Zobomazé: A Band With Enormous Potential
Words, Photos & Video By Nicholas Stock (phatphlogblog.blogspot.com)
This week in my Jam Post, we our continuing our look at local and regional bands that deserve more attention. Per a suggestion on our comments last week, I will dive into a new favorite band of mine, Zobomazé. Zobomazé has been tearing up the Denver scene for the last few years and evolving their sound. They’ve actually had a banner year, playing opening slots for Garage A Trois, Dumpstaphunk, EOTO, The Motet, PRAANG, North Indiana Allstars, and many more. With festival sets at Powelpalooza, Desert Rocks, Sonic Bloom, Dancin’ In The Streets, and Electric Avenue, they have really begun to spread their wings as a band. Zobomaze consists of Zach Simms on saxophone and keys, Doug Litvak on guitar, Sean Dandurand on bass, Nick Miller on drums, and live painter Skaadi doing his UV airbrushing. They create mainly instrumental jam music that goes from dark to deeply psychedelic with elements of prog and funk thrown in for good measure...

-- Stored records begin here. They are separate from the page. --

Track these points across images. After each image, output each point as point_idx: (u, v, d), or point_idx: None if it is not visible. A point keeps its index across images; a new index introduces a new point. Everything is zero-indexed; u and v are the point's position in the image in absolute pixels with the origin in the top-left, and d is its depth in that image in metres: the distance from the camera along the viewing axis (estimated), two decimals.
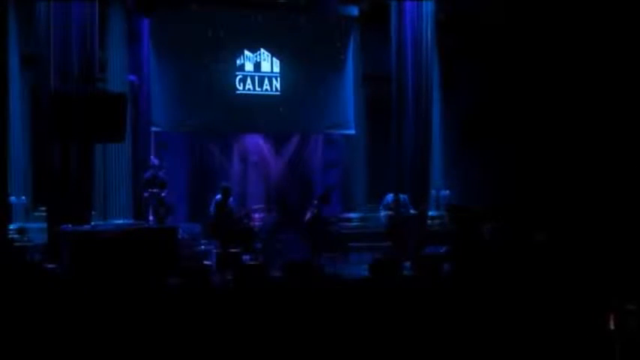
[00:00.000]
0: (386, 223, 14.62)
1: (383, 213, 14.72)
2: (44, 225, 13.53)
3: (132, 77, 15.17)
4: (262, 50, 16.51)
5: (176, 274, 10.05)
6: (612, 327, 7.53)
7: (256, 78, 16.46)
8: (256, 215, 15.77)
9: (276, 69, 16.60)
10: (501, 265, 9.94)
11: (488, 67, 16.52)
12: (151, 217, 14.48)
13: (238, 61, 16.34)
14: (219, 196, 14.65)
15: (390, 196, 14.64)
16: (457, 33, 16.75)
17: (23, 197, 14.40)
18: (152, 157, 15.42)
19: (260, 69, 16.49)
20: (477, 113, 16.63)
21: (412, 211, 14.94)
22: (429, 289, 9.18)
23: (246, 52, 16.40)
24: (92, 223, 13.33)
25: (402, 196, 14.60)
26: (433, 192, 16.68)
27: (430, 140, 16.34)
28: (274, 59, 16.57)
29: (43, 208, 13.91)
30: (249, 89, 16.42)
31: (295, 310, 8.20)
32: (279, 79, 16.62)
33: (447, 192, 16.96)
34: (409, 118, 16.10)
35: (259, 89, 16.50)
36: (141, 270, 11.18)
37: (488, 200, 15.02)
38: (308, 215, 14.83)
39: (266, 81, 16.52)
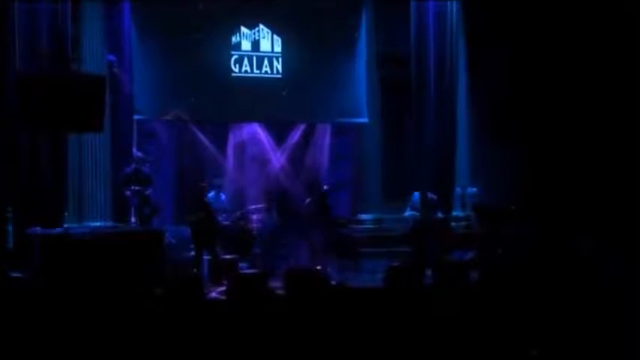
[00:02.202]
0: (410, 225, 14.63)
1: (409, 213, 14.69)
2: (9, 228, 13.48)
3: (110, 57, 15.10)
4: (261, 26, 16.43)
5: (162, 285, 9.99)
6: None
7: (254, 58, 16.39)
8: (254, 216, 15.73)
9: (278, 48, 16.54)
10: (539, 274, 9.84)
11: (522, 49, 16.39)
12: (133, 219, 14.45)
13: (234, 39, 16.27)
14: (211, 194, 14.66)
15: (417, 195, 14.63)
16: (485, 9, 16.64)
17: None
18: (134, 149, 15.37)
19: (259, 48, 16.42)
20: (508, 100, 16.52)
21: (439, 214, 14.88)
22: (454, 301, 9.08)
23: (243, 29, 16.33)
24: (65, 226, 13.29)
25: (430, 195, 14.55)
26: (458, 190, 16.61)
27: (455, 130, 16.28)
28: (275, 37, 16.50)
29: (8, 209, 13.85)
30: (246, 71, 16.37)
31: (299, 327, 8.11)
32: (280, 59, 16.55)
33: (475, 190, 16.87)
34: (431, 105, 16.05)
35: (258, 71, 16.45)
36: (121, 280, 11.13)
37: (521, 199, 14.91)
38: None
39: (266, 62, 16.45)
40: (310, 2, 16.68)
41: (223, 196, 15.56)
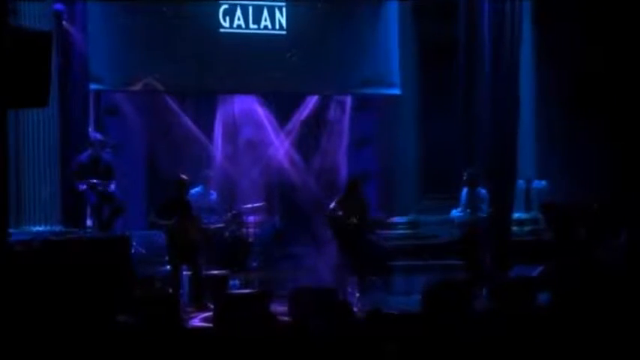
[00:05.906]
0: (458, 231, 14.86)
1: (456, 214, 14.80)
2: None
3: (59, 6, 15.05)
4: None
5: (128, 309, 9.98)
6: None
7: (250, 9, 16.39)
8: (250, 218, 15.75)
9: None
10: (631, 296, 9.79)
11: (607, 6, 16.33)
12: (89, 222, 14.44)
13: None
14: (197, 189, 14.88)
15: (467, 190, 14.74)
16: None
17: None
18: (91, 130, 15.40)
19: None
20: (589, 66, 16.49)
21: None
22: (517, 331, 9.04)
23: None
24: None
25: (480, 190, 14.60)
26: (521, 183, 16.60)
27: (517, 106, 16.24)
28: None
29: None
30: (239, 27, 16.39)
31: None
32: (284, 10, 16.52)
33: (543, 184, 16.87)
34: (485, 72, 15.97)
35: (255, 27, 16.47)
36: (76, 304, 11.09)
37: (605, 196, 14.89)
38: (333, 205, 14.84)
39: (265, 13, 16.46)
40: None
41: (214, 194, 15.54)
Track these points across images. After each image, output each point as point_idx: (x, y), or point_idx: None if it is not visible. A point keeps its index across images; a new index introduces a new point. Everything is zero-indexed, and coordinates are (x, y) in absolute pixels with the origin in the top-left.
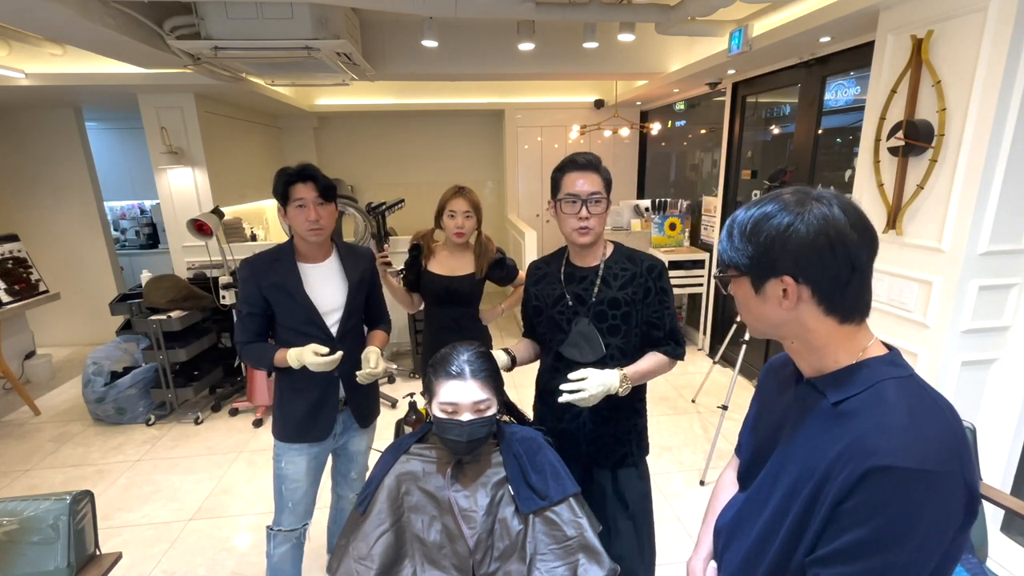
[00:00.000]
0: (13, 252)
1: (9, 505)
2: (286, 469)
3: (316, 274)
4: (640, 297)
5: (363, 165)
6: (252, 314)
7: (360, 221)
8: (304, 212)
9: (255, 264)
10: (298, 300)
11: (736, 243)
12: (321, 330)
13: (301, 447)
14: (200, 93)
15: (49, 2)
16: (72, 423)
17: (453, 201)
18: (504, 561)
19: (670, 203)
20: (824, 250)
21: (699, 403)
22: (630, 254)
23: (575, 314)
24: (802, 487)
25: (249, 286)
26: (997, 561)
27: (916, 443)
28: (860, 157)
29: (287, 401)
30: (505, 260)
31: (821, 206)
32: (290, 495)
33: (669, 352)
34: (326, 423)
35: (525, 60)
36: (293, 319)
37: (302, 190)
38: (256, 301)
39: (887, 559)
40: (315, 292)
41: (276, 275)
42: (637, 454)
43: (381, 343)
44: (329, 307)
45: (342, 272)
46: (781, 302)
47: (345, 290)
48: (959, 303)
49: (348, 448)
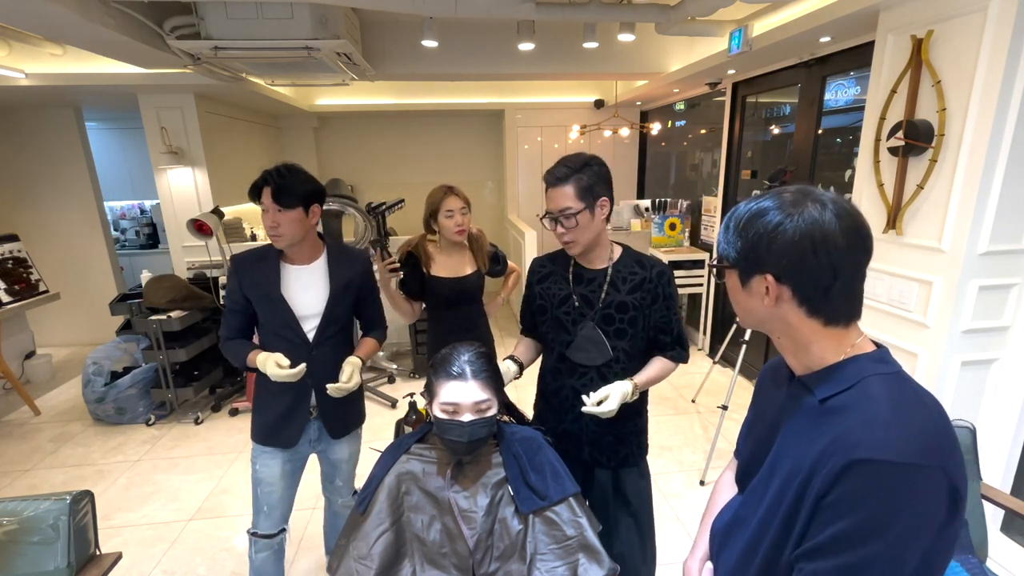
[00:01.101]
0: (13, 252)
1: (9, 505)
2: (261, 472)
3: (299, 276)
4: (648, 302)
5: (363, 165)
6: (234, 311)
7: (360, 221)
8: (265, 218)
9: (240, 261)
10: (275, 302)
11: (730, 236)
12: (297, 335)
13: (274, 451)
14: (200, 93)
15: (49, 2)
16: (72, 423)
17: (447, 201)
18: (504, 561)
19: (670, 203)
20: (806, 253)
21: (699, 403)
22: (639, 258)
23: (581, 316)
24: (790, 484)
25: (233, 282)
26: (997, 561)
27: (897, 437)
28: (860, 157)
29: (262, 403)
30: (498, 253)
31: (814, 209)
32: (265, 498)
33: (675, 357)
34: (295, 431)
35: (525, 60)
36: (270, 321)
37: (264, 196)
38: (237, 299)
39: (868, 552)
40: (294, 295)
41: (258, 274)
42: (638, 454)
43: (368, 352)
44: (308, 312)
45: (326, 277)
46: (763, 299)
47: (325, 296)
48: (959, 303)
49: (328, 456)
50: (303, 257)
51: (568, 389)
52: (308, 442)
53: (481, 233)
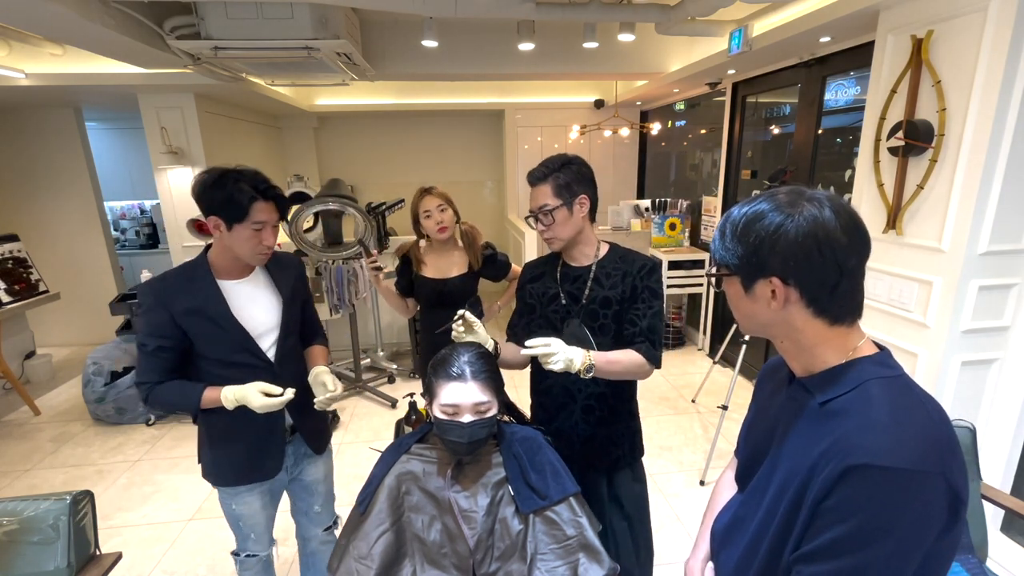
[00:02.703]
0: (13, 252)
1: (9, 505)
2: (239, 510)
3: (240, 292)
4: (629, 296)
5: (363, 165)
6: (163, 348)
7: (360, 221)
8: (261, 235)
9: (161, 288)
10: (224, 326)
11: (727, 242)
12: (256, 357)
13: (250, 487)
14: (200, 93)
15: (49, 2)
16: (72, 423)
17: (423, 202)
18: (504, 561)
19: (670, 203)
20: (812, 252)
21: (699, 403)
22: (624, 254)
23: (568, 313)
24: (789, 486)
25: (157, 314)
26: (997, 561)
27: (896, 442)
28: (860, 157)
29: (222, 440)
30: (496, 255)
31: (812, 207)
32: (250, 529)
33: (643, 351)
34: (275, 457)
35: (525, 60)
36: (218, 349)
37: (265, 211)
38: (168, 332)
39: (866, 557)
40: (242, 313)
41: (192, 299)
42: (631, 456)
43: (325, 360)
44: (262, 328)
45: (272, 285)
46: (770, 303)
47: (278, 306)
48: (959, 303)
49: (303, 480)
50: (240, 269)
51: (558, 387)
52: (285, 469)
53: (472, 228)
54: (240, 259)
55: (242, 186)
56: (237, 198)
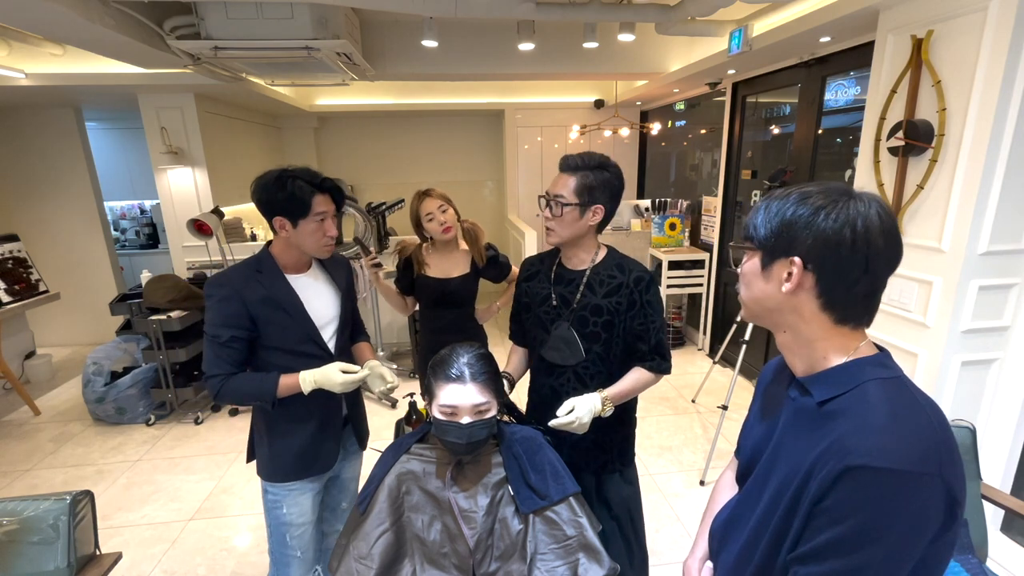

The first thing that struck me about them was their age. They are young and you can tell by the crowd that follows them around. With just a few short gigging years under their respective belts, their sound shows a level of experience usually reserved for road-weary veterans. The difference is that they bring a spirit of enthusiasm and passion that shows real potential. They create a musical backdrop on for the listener and leave the experience open to interpretation. It’s a beautiful thing to watch. Showing a chameleon-like ability to craft their sound based on who they are playing with, they’ve show variety in their playing through darker opening sets with Garage A Trois as well as some downright funk that came from playing with people like George Clinton. These boys are aware of their audience in every situation.
I first caught them two years ago opening up for Yamn at The Bluebird. I only saw the end of their set but I was immediately intrigued. I made it a point to catch them a few months later opening for Garage A Trios. This was a seminal set for them as they pulled out new songs and created a dark and mysterious set of music for all those in attendance. I’d would like to talk a little bit about this particular show:
Zobomazé was just taking the stage as we made our way in and grabbed a beer. Zobomazé is like Denver's version of the McLovins. They are incredibly talented and their musicianship shows in their playing. The members are all right around 20 (now 21 or 22) and as they were playing the large X's were clearly visible on their sweat-soaked hands. These kids are living the dream, playing in one of jam music's best cities and getting the chance to play with other stellar acts like Garage A Trios. They also snagged a spot at several festivals, which is pretty impressive since the band itself has only been around for a couple years.
Zobomazé played a crunchy and very dark opening set. Sean pounded out some thick bass lines while Micheal Paff (has since moved on) filled in with some powerful rhythms. Paff also took vocals on a Toolesque sounding version of The Cynics' “Syndicate”. I found out from Zach after they finished that they had crafted their set to be a little darker in order to flow into Garage A Trios better. This shows some serious versatility in their sound. I will say this; they are at the point where they are sort of each taking their turn soloing. When they begin to weave their instruments into each other, they will truly be a force to be reckoned with. The fact that they are playing better than some bands that have been together for a decade shows their skill and ability to jam. I honestly feel that in a couple of years they will be headlining Cervantes rather than opening there.
And on October 22, they are doing just that. They have a headlining gig at their home venue Cervantes, so do yourself a favor and go check them out. I will add to my old review that they really have begun to layer their sound much more effectively. With Paff moving on, Miller has had to step up his game by playing both the kit and percussion. If anything, this has given them a tighter sound overall. It most definitely works and I continue to be impressed by their versatility and passion to play. Head down to Cervantes this month and check out Zobomazé.